Anyway, there are ways to get around everything. But a lot of them are indeed hackish. eg using a timestamp buffer to store memory values for the CPU<>APU sync, or making the CPU the absolute master controller for the entire emulator.
-
blargg
- Posts: 3715
- Joined: Mon Sep 27, 2004 8:33 am
- Location: Central Texas, USA
It sounds like you aren't interested in giving the catch-up method a fair chance, but I'll try to discuss this anyway. That means focusing on one example rather than throwing them around randomly without scrutinizing any one thoroughly. The DMA seems like a good one, but I'll need a bit more info on what DMA can do. Can you give a concrete situation, i.e. DMA occurs here and does this while CPU is in middle of opcode X? That way you don't have to describe DMA in general, just what it's doing in that case, that precludes using catch-up.
-
Near
- Founder of higan project
- Posts: 1553
- Joined: Mon Mar 27, 2006 5:23 pm
I don't mind giving it a fair chance, it obviously works for you guys. But I'm not interested in using it myself, having tried for the better part of three months to get those issues I mentioned working. That includes even if every issue I have were solved. I was mainly posting because I wanted to know if anyone had successfully used cooperative multitasking in an emulator quickly and cleanly. Or if anyone had ideas on how to.It sounds like you aren't interested in giving the catch-up method a fair chance, but I'll try to discuss this anyway.

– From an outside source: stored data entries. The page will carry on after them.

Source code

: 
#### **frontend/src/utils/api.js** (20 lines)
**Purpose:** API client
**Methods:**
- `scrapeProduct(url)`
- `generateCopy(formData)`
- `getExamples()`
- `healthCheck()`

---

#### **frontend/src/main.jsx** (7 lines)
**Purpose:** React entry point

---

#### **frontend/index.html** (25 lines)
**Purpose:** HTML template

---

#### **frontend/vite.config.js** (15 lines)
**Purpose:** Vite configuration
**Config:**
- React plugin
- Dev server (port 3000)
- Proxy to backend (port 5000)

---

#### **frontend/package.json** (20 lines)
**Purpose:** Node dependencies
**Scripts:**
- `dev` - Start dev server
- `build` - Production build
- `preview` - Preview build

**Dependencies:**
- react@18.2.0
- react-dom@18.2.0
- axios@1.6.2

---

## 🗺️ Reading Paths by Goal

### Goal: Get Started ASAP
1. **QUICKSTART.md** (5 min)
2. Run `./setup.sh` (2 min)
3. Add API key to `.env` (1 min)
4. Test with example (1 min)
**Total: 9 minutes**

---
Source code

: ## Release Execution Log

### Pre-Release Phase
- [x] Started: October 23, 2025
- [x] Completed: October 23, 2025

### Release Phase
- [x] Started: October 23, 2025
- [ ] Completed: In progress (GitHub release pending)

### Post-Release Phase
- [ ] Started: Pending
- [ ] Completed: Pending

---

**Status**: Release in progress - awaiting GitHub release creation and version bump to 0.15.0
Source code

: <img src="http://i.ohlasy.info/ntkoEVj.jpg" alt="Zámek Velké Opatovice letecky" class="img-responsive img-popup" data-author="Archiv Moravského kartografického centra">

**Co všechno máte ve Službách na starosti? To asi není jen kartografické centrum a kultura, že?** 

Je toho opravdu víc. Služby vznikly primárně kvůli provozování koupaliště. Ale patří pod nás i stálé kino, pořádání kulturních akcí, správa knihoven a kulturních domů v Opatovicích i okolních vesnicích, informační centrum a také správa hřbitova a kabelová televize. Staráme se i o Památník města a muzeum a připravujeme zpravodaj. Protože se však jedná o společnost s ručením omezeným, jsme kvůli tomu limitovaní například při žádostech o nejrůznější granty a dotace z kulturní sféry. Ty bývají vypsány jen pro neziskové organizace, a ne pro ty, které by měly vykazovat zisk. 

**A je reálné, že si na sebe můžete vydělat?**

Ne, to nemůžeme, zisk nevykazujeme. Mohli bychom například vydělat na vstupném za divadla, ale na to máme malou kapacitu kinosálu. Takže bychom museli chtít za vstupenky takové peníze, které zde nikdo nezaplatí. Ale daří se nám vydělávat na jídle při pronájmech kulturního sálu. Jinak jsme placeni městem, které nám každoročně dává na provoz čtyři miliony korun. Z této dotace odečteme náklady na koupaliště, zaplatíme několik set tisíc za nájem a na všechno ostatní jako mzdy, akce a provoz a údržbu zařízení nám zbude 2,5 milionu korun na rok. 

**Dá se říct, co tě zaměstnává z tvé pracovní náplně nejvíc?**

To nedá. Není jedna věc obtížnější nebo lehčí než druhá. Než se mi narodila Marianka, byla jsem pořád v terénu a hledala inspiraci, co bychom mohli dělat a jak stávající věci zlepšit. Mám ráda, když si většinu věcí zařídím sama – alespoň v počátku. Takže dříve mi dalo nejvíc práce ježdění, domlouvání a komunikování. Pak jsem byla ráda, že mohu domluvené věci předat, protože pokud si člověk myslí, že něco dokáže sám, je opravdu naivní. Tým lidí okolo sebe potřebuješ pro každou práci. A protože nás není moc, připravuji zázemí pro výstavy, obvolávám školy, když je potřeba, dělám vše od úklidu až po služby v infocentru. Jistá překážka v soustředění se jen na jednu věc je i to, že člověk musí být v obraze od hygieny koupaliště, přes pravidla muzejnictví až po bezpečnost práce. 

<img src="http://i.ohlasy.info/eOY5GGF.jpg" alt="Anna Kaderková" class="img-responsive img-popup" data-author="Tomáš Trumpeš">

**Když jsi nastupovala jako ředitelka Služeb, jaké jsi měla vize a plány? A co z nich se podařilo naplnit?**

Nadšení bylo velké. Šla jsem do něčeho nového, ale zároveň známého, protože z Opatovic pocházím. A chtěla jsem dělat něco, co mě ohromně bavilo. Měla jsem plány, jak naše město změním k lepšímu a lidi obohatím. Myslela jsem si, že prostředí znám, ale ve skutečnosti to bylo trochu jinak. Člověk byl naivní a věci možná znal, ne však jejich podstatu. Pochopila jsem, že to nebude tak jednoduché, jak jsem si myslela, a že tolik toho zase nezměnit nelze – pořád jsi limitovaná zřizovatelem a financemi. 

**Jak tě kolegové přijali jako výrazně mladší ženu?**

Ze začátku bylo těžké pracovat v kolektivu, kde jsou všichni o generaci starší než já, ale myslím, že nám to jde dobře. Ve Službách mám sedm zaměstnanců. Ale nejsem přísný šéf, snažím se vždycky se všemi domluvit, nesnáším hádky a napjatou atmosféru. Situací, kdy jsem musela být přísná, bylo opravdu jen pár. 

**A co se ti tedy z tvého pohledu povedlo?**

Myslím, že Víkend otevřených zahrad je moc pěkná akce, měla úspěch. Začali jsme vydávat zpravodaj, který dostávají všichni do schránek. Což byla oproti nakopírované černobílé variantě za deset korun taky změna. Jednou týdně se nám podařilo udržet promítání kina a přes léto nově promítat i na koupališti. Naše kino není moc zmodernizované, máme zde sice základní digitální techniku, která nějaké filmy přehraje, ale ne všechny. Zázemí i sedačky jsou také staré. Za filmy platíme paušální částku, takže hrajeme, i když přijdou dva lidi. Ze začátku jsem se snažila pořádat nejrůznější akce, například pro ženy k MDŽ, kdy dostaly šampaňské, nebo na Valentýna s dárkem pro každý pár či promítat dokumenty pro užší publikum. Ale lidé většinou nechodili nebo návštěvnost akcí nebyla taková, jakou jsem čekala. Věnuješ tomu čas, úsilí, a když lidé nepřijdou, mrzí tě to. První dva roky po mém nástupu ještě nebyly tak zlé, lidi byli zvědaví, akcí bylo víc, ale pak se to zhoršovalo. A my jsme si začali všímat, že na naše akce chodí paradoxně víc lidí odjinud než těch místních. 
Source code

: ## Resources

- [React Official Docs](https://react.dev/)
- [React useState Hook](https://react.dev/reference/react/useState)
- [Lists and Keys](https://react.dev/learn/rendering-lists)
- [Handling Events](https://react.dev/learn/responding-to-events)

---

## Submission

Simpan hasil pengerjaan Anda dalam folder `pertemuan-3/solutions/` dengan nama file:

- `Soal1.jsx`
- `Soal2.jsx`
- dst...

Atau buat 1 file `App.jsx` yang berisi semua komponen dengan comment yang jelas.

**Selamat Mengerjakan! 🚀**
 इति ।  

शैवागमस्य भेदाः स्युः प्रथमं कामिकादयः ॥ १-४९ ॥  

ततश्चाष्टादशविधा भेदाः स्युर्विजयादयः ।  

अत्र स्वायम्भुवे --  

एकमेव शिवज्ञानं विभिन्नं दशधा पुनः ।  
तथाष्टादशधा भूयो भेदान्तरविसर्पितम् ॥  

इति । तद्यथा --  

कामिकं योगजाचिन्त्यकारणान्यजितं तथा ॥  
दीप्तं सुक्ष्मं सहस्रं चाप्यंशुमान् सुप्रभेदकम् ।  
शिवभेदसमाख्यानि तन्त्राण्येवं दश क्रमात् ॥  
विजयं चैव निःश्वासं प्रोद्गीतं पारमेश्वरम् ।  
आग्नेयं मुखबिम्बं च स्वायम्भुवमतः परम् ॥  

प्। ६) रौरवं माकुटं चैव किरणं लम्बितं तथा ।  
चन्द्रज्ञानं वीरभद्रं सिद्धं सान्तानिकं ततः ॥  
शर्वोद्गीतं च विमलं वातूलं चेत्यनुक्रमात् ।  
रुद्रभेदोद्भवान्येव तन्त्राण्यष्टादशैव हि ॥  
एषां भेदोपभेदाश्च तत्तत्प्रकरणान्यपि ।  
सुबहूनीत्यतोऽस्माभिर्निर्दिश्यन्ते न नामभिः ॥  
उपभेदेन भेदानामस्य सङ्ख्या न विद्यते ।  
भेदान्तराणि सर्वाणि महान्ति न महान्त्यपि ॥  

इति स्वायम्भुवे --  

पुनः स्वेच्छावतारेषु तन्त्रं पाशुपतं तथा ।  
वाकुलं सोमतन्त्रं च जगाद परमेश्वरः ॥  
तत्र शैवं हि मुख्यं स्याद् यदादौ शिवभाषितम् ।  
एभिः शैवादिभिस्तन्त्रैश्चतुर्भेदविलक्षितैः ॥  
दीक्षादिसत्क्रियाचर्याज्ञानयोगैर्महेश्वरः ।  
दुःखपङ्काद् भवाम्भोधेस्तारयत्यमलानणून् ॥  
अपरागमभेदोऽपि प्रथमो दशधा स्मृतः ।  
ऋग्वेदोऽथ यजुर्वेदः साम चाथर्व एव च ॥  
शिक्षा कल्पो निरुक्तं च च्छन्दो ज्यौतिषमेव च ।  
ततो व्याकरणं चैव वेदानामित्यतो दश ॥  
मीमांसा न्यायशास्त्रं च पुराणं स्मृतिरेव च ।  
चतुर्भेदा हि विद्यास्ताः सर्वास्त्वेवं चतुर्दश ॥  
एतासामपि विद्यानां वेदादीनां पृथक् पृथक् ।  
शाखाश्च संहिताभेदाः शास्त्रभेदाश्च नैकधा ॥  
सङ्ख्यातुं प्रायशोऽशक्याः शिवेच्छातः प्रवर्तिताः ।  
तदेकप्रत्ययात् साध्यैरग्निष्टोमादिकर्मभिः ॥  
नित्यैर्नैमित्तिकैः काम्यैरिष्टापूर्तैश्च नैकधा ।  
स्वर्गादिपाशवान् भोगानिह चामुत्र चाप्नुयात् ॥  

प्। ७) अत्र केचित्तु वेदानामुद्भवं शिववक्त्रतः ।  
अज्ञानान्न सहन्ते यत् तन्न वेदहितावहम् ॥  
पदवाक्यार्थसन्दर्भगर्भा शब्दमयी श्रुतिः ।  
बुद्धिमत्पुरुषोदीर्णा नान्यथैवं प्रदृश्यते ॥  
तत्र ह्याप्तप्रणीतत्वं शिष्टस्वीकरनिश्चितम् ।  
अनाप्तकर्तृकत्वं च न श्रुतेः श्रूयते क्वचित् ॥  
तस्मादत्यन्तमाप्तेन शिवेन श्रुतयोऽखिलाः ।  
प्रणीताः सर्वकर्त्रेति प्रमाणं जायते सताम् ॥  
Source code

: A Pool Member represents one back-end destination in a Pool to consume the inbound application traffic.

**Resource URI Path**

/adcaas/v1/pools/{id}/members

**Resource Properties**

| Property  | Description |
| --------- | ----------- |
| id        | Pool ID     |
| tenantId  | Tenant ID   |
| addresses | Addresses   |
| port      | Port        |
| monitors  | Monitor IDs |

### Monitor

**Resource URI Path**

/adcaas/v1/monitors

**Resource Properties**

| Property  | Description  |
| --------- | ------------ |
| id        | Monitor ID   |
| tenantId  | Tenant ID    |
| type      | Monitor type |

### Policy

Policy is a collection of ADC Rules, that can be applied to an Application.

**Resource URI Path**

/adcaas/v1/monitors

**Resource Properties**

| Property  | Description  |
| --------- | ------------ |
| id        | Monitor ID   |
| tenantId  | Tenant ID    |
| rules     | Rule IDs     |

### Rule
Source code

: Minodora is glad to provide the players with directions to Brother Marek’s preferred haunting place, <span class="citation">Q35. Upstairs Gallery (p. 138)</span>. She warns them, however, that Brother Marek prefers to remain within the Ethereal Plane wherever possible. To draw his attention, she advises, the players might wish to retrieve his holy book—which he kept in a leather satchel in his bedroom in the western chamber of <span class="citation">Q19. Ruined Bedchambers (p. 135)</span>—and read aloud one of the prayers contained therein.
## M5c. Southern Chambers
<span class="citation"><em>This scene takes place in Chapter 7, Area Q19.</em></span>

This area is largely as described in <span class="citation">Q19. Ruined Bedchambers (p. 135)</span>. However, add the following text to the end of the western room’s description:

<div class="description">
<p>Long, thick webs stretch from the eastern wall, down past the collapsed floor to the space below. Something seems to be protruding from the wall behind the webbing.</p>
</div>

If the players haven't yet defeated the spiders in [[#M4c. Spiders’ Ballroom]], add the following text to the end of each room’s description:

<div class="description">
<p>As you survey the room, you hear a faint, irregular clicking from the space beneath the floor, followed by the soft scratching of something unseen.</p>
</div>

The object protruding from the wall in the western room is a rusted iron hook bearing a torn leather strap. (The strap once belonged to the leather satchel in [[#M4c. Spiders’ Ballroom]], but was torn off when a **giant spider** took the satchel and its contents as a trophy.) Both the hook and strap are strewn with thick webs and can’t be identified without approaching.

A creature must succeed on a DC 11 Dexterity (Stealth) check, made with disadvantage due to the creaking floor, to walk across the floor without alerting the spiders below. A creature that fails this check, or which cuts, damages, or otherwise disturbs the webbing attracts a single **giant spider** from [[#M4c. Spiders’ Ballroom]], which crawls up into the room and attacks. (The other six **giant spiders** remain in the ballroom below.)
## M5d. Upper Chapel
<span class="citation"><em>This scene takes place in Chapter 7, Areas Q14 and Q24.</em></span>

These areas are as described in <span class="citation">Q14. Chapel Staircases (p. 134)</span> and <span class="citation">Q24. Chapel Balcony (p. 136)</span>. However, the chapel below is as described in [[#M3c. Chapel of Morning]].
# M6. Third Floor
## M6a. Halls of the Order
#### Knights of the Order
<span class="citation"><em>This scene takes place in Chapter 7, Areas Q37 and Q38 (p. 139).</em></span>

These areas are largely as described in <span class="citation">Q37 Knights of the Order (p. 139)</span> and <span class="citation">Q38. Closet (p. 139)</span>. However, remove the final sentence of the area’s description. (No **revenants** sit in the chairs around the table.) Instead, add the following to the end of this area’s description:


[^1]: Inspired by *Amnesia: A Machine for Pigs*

Ok, DMA. When you write to $420b, it performs one transfer for each bit set.
So you have up to eight channels, each channel can send up to 65536 bytes, and each byte transferred takes 8 cycles. There are 1324 available cycles per scanline, and 262 scanlines per frame.
When you write to $420b, the system executes one more CPU opcode cycle (this could be the opcode fetch of the next opcode cycle if the last cycle of the current opcode writes to $420b). It then waits a bit for syncing and then runs all of the DMA transfers before returning control to the CPU.
Now, you can sync things by calling APU and PPU sync commands for each DMA byte transfer. The DMA transfers can affect the APU and PPU, as it can write to its address lines. The problem is returning back to the main program. If you run ten frames worth of DMA transfers, then your GUI will be unresponsive (unless you call window update routines in your DMA byte transfer), your sound will skip (unless you call directsound buffer updating code), your debugger won't be able to freeze emulation (unless you jump into that from your DMA transfer routine and don't exit that routine until the user resumes with the debugger -- and now your debugger needs to sync the GUI messages up on its own), and you won't be able to take savestates in the middle of a DMA transfer because you won't be able to re-enter your transfer in the middle of it.
Yeah, all of these things can be overcome. But if there was only just some way to do fast and clean cooperative multitasking, you wouldn't have to worry about adding APU/PPU/GUI/Sound/Debugger syncing inside anything in the CPU that executes a memory read or write on a port.
Obviously, you can skip syncing the PPU when a PPU register is not accessed, same for APU, same for the rest.